Workforce Management and the Maintenance of Human Capital

The connection to human resources is that people are trying to articulate how we should think of employees as “human capital.”  The phrase itself invokes a metaphor that the people who show up every day are a treasure that you invest in and get great work out of.  Perhaps we should extend the metaphor into the importance of human capital maintenance.  Do we have opportunities to conserve, re-build, renovate, and polish-up our pre-existing cadre of staff?  If you think about it for a while, examples abound:

  • When employees are injured, there is significant value to intervening early to help them stay at work or return to work sooner. The “return to work” field is a specialized field which has a knack to it, and major employers take these efforts seriously.
  • It is well understood that new hires have higher engagement than longer-serving staff.  By default, the implication is that if you want to improve engagement, your greatest opportunity is with longer-service staff.  At the crux of workforce analytics and employee engagement is the opportunity to refresh the workplace experience of those hired long ago.
  • In the c-suite, there is the recurring challenge that “culture eats strategy for breakfast.” (Drucker) However, it is understood that workplace culture changes very slowly. This tension implies that those who want to advance a strategy must have significant understanding of the longer-serving staff who carry the workplace culture.  Perhaps looking to the wisdom of longer-serving staff is an easier way to predict which initiatives will take hold in the pre-existing culture?
  • When attempting workforce analytics and workforce planning efforts that align to strategy, stale strategy documents and longer-serving executives can be your only opportunity for alignment. New executives and new strategy documents can have a long runway, in some cases with a perpetual churn.
  • Long-serving staff tend to learn a number of shortcuts that allow them to achieve their work goals more easily.   This grab-bag of quick-tips, tacit knowledge, and mature social networks are a troublesome source of high productivity.  Workplaces fear the retirement of long-service employees who understand the physical and organizational machinery in a manner that is undocumented.  In such cases there is a demand for knowledge management, the active cultivation of repositories of information where tacit knowledge is curated and transferred between newer and longer-serving staff.
  • As millennials age, our struggles to understand this generation are going to shift. It’s not so much that we don’t know what they’re thinking (they tend to just tell us).  Rather, what will their experience be as millennial managers, dealing with the next batch of young whipper-snappers in Generation Z?  This multi-generational transfer of energy and wisdom will demand a workplace culture of humility and curiosity.  Workplace traditions can emerge in just a couple of years, and can evolve around the behaviors of employees young and old.  Yet it is not so much the best perspective that matters; it is the ability to move a diversity of perspectives amongst peers.
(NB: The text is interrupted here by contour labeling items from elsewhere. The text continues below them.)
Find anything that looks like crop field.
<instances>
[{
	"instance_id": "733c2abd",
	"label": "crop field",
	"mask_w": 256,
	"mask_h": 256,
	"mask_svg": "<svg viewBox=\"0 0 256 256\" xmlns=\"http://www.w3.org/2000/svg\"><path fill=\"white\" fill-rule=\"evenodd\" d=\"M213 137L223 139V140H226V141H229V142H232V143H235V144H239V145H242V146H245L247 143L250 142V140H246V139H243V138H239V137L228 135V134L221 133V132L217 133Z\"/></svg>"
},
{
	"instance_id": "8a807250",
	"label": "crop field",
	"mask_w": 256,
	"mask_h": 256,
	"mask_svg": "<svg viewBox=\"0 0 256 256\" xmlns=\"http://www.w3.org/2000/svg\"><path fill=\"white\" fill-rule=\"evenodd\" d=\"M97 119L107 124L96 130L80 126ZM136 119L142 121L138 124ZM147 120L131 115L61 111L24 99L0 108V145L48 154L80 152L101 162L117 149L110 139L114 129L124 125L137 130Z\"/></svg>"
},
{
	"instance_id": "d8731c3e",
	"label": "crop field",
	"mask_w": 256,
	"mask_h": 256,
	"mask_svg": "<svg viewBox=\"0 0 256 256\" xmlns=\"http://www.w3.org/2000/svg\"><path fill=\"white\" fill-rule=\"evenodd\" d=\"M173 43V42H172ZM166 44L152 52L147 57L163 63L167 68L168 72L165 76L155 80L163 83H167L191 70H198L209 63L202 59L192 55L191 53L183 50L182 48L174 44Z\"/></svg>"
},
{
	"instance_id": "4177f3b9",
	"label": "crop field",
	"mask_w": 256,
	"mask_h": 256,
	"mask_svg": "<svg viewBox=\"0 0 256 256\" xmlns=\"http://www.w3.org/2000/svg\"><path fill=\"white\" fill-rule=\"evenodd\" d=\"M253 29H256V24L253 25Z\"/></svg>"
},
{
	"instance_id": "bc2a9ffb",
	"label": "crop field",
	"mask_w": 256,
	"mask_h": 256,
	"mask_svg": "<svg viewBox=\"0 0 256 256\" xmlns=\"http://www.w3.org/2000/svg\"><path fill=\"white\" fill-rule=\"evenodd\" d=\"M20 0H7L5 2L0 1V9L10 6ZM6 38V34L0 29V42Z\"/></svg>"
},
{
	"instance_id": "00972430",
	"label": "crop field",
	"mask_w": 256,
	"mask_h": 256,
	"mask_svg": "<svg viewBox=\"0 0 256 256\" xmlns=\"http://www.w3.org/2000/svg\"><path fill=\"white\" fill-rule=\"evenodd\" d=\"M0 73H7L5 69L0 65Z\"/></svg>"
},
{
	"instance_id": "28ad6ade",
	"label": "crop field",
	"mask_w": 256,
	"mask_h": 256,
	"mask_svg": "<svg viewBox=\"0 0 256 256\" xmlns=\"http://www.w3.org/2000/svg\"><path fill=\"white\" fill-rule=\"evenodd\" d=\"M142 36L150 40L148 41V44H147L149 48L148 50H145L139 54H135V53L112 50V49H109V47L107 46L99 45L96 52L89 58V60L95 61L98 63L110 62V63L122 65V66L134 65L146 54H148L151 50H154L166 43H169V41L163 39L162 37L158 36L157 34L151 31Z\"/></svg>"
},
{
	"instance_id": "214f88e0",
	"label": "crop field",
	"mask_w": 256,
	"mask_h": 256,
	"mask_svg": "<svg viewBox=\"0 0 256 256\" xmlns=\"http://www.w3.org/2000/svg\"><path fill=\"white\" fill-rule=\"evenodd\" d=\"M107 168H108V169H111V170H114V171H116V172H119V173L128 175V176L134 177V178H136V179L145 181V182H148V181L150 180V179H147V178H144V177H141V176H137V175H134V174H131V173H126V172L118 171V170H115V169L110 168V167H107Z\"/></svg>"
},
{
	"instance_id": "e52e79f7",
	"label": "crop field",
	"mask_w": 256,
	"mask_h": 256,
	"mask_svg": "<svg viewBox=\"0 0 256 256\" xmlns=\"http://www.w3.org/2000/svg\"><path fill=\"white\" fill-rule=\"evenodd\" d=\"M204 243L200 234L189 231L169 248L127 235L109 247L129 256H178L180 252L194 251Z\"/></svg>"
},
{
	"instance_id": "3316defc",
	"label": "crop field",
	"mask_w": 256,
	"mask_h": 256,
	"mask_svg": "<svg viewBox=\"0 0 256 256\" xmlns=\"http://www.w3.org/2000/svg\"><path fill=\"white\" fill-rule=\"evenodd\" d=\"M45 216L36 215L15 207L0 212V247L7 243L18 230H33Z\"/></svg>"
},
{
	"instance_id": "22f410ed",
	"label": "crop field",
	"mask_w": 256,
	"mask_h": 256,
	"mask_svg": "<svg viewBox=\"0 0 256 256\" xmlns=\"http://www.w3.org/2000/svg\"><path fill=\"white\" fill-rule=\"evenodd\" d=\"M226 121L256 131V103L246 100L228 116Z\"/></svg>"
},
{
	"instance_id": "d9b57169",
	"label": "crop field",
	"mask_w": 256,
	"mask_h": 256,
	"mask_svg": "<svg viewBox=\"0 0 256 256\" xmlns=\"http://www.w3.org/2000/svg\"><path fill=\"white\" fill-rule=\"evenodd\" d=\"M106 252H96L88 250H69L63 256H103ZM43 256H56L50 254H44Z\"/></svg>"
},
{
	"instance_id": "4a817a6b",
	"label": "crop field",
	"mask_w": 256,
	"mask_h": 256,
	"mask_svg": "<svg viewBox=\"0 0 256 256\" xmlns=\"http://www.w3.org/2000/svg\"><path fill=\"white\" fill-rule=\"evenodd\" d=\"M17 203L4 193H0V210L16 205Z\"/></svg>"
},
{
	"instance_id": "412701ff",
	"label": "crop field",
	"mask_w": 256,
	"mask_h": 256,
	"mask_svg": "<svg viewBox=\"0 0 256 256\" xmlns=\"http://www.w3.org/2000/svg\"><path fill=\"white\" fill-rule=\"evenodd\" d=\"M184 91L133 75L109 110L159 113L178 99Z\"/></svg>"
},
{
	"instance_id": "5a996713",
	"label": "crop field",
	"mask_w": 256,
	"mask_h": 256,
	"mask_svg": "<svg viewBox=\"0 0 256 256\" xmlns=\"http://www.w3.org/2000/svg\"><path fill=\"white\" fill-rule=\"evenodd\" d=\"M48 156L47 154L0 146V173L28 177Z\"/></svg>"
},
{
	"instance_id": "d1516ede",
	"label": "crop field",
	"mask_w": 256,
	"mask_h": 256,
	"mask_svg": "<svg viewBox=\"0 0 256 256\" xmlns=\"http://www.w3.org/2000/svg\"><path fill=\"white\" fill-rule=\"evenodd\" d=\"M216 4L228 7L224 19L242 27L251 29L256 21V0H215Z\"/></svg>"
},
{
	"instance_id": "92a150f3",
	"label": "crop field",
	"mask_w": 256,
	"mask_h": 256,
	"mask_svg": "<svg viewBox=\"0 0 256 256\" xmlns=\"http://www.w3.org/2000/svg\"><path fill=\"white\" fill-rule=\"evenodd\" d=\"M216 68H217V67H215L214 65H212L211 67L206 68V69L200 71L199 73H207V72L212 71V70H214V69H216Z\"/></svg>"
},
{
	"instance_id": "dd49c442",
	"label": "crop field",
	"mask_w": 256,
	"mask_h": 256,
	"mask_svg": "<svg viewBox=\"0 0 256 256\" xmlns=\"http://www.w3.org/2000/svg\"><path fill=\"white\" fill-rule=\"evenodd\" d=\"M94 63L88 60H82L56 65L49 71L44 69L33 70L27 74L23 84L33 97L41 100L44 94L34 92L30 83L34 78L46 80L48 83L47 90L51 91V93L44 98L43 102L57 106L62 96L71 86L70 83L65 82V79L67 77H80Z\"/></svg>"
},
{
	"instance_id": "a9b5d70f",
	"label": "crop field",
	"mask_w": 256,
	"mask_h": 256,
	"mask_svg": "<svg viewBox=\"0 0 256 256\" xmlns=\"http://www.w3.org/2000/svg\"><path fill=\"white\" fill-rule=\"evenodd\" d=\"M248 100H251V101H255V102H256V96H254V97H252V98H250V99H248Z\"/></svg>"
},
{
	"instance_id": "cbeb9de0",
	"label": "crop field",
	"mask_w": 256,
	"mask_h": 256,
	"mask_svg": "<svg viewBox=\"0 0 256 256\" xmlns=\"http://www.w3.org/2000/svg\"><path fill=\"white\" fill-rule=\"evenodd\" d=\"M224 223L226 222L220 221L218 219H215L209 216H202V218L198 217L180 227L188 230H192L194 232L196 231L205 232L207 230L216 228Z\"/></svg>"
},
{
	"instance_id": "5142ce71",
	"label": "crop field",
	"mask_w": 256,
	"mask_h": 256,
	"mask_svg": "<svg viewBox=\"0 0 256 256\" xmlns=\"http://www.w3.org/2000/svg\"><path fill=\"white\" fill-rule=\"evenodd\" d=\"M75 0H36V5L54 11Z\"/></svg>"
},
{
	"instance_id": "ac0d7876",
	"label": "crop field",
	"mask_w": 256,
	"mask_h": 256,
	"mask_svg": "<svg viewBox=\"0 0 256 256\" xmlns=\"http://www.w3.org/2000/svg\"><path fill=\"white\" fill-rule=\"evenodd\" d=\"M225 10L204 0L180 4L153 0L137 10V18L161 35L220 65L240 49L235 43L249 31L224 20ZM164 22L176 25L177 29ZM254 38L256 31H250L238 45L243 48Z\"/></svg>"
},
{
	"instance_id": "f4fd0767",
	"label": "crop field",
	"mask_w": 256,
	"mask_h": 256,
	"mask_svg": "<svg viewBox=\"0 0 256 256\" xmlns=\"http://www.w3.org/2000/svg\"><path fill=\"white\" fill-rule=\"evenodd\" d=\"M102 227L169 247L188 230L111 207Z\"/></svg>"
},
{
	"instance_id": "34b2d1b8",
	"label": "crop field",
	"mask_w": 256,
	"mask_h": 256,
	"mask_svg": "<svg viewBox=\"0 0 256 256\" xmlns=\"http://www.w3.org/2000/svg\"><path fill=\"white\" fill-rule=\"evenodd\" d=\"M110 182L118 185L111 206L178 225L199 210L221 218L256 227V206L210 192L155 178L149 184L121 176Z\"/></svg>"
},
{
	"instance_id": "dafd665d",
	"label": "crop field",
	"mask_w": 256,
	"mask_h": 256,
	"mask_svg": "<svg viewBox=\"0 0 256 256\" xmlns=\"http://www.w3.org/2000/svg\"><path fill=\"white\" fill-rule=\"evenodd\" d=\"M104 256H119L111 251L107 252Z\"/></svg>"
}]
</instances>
As the shine comes off workforce planning and workplace analytics as a novelty, we are obliged to take our practice into a mode where great work is done quietly, well, and with a known value.  As we look at the legacy of buzzwords that came before us and the shiny new practices to come, there is a new opportunity to understand the boundary between engineering drawings, breaking the ground, and replacing broken parts.  Cultivating and maintaining people, their knowledge, their relationships, and the workplace culture are key to delivering strategy.  There is an opportunity for your employees to age gracefully and keep delivering the goods.